Often when asking consumers about the use of other vegetable oils in preference to olive oil they justify their choice by repeating advertising claims of well promoted oils such as rice bran oil. 

Analysis of comparative smoke points and health benefits shows that some of these claims are questionable, if not downright wrong.

The Savantes programme, while concentrating on the taste and flavour of olive oil, has important sessions discussing the health attributes. Many of the taste and flavour characteristics are good indicators of the level of the ‘health chemistry’ of extra virgin olive oils.

‘You are what you eat’ goes the saying. Perhaps this is better stated as ‘You are what you ingest’.

The human body is a complex organism which is kept alive by what we ingest. Some of this is voluntary through eating and drinking, some of it involuntary like the intake of air and the absorption of the sun’s rays and other compounds through the skin.

Pretty well everything we ingest has an impact on our health.
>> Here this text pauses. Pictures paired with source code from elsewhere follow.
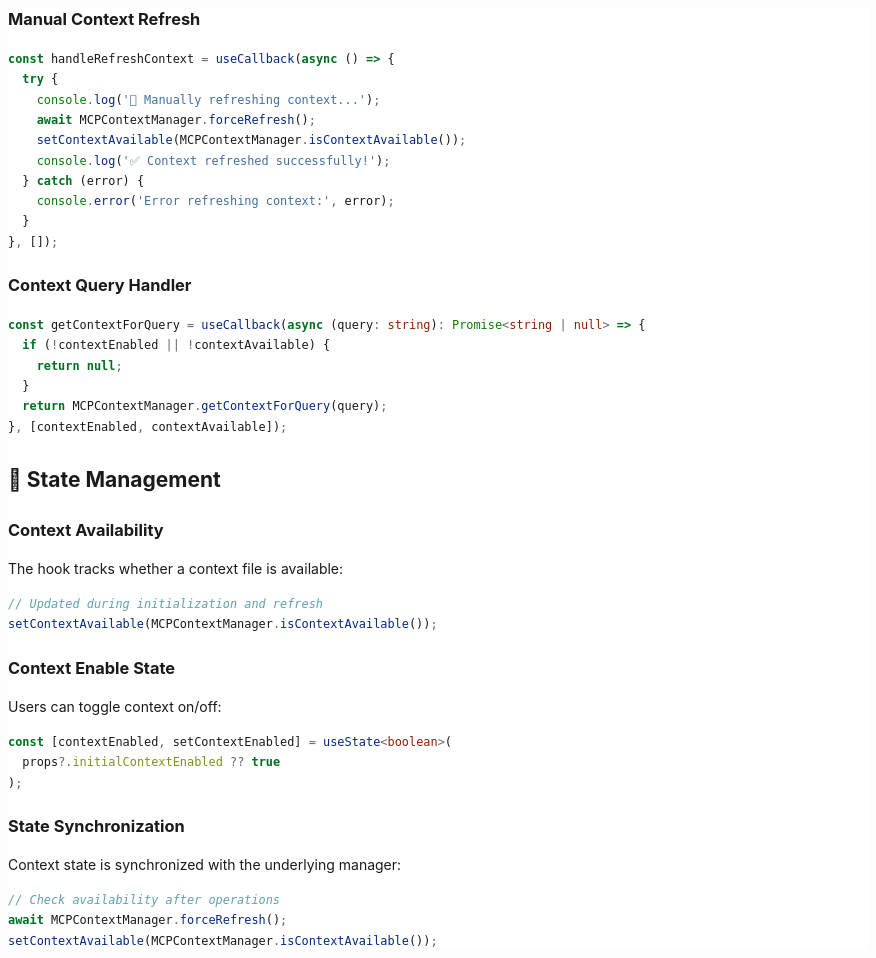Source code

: ### Manual Context Refresh

```typescript
const handleRefreshContext = useCallback(async () => {
  try {
    console.log('🔄 Manually refreshing context...');
    await MCPContextManager.forceRefresh();
    setContextAvailable(MCPContextManager.isContextAvailable());
    console.log('✅ Context refreshed successfully!');
  } catch (error) {
    console.error('Error refreshing context:', error);
  }
}, []);
```

### Context Query Handler

```typescript
const getContextForQuery = useCallback(async (query: string): Promise<string | null> => {
  if (!contextEnabled || !contextAvailable) {
    return null;
  }
  return MCPContextManager.getContextForQuery(query);
}, [contextEnabled, contextAvailable]);
```

## 🔄 State Management

### Context Availability

The hook tracks whether a context file is available:

```typescript
// Updated during initialization and refresh
setContextAvailable(MCPContextManager.isContextAvailable());
```

### Context Enable State

Users can toggle context on/off:

```typescript
const [contextEnabled, setContextEnabled] = useState<boolean>(
  props?.initialContextEnabled ?? true
);
```

### State Synchronization

Context state is synchronized with the underlying manager:

```typescript
// Check availability after operations
await MCPContextManager.forceRefresh();
setContextAvailable(MCPContextManager.isContextAvailable());
```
Those of us who are involved with olive oil need to know the basics of health benefits of olive oil and how to encourage consumers to gain the benefits by using olive oil. We need this information in a form we can pass on to consumers who in general have less scientific knowledge than we do.

Health attributes of olive oil

There are thousands of technical papers on the influence that olive oil has on the human body. Almost every day there are more as scientists unravel the genetic control of our physiological activities.

The chemistry of extra virgin olive oil is complex, however its components can be divided into the saponifiable fraction and the insaponifiable fraction. Basically this means that the saponifiable fraction turns into soap if treated with sodium hydroxide, and the rest (insaponifiable) doesn’t.

The saponifiable fraction comprises 97-99% of olive oil, and is made up of triglycerides and a small amount of other compounds such as free fatty acids (FFA). The latter we measure to give us an indication of the acidity of the oil.

The insaponifiable fraction, 1-3% of olive oil, is made up of many important compounds which determine the flavour, quality and stability of the oil. In this fraction many vegetal phenols have been identified. During refining 88% of the phenolic compounds are lost.

Both the saponifiable and insaponifiable fraction have dietary and health benefits.

An important element of the Savantes programme is about describing taste and flavour of extra virgin olive oils from all over the world. To do this we need to understand the biological basis and process of tasting.